#### Article

Studio album by Borknagar
- Released: 22 January 2016
- Recorded: October 2014 – June 2015
- Studio: Toproom Studio (Lunner, Norway) (drums), Crosound Studio (guitars), Mezzanine Studio (keys, fx and synthesizers; vocals), Waves Studio (vocals), Oak Hill (vocals)
- Genre: Progressive metal, black metal, folk metal
- Length: 49:38
- Label: Century Media
- Producer: Øystein G. Brun and Borknagar

Borknagar chronology
| Urd (2012) | Winter Thrice (2016) | True North (2019) |

= Winter Thrice =

Winter Thrice is the tenth studio album by Norwegian progressive metal band Borknagar. This is the only album to feature drummer Baard Kolstad and the last to feature longtime members Vintersorg and Jens F. Ryland.

#### Requirement 1
Answer these questions from the Winter Thrice article, one answer per line, marked like the questions.
(a) Which label released the album?
(b) Which drummer appears only on this album?
(c) Which album comes after this one in the band's chronology?

#### Extracted data
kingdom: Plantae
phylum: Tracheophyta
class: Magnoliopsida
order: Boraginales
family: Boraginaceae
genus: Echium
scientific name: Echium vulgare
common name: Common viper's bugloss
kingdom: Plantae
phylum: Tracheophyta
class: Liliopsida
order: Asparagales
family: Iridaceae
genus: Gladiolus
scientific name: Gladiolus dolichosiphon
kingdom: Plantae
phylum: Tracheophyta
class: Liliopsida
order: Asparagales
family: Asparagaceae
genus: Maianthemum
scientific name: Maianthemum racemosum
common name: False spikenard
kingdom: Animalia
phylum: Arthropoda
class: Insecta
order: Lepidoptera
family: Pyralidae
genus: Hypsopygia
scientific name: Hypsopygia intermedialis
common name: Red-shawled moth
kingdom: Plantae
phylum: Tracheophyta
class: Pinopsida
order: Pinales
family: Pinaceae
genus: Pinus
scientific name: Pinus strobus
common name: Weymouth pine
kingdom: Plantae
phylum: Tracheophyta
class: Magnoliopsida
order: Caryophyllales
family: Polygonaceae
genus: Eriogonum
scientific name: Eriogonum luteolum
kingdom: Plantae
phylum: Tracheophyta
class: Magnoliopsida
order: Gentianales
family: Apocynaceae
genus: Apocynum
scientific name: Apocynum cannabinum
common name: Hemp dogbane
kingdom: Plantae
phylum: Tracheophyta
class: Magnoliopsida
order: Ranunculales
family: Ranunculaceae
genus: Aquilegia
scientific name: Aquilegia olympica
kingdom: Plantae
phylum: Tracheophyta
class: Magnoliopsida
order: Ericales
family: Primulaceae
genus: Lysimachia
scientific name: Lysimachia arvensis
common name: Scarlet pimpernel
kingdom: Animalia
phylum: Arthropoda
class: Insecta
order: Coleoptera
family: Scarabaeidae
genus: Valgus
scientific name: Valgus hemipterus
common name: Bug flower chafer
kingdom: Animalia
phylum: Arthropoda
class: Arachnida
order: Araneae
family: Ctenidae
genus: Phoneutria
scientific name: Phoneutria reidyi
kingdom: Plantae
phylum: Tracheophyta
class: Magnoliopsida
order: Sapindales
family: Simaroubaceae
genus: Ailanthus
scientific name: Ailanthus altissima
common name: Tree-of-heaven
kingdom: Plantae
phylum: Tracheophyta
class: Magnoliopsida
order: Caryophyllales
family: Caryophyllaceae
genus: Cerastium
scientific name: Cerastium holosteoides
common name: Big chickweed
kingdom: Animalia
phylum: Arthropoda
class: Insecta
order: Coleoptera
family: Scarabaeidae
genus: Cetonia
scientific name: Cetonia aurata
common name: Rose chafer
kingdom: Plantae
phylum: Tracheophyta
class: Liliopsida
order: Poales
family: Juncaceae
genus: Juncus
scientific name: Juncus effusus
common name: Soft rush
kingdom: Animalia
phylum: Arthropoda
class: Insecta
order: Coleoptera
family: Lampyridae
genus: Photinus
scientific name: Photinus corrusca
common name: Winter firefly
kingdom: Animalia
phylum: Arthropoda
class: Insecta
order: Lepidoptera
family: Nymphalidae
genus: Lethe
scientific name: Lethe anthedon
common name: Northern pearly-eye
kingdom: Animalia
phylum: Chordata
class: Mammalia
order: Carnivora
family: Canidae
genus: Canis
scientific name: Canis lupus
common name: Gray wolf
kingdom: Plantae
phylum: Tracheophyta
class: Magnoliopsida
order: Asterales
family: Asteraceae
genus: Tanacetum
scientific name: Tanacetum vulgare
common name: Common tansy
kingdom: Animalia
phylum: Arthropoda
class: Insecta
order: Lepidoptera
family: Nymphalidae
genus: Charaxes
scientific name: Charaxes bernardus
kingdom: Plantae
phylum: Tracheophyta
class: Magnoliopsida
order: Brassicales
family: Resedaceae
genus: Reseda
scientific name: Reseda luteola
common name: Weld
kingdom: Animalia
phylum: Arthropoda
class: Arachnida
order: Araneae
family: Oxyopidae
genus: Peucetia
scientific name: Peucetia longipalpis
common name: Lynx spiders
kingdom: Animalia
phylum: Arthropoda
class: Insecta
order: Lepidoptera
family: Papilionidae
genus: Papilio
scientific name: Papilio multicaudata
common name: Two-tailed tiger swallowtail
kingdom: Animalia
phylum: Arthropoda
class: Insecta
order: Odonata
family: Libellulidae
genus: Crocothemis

#### Requirement 2
Rewrite the records starting at the line containing "order: Ranunculales" and ending at the line containing "scientific name: Valgus hemipterus", substituting "family name" for every "family" and leaving everything else unchanged.

#### Full solution 1
(a) Century Media
(b) Baard Kolstad
(c) True North (2019)

#### Full solution 2
order: Ranunculales
family name: Ranunculaceae
genus: Aquilegia
scientific name: Aquilegia olympica
kingdom: Plantae
phylum: Tracheophyta
class: Magnoliopsida
order: Ericales
family name: Primulaceae
genus: Lysimachia
scientific name: Lysimachia arvensis
common name: Scarlet pimpernel
kingdom: Animalia
phylum: Arthropoda
class: Insecta
order: Coleoptera
family name: Scarabaeidae
genus: Valgus
scientific name: Valgus hemipterus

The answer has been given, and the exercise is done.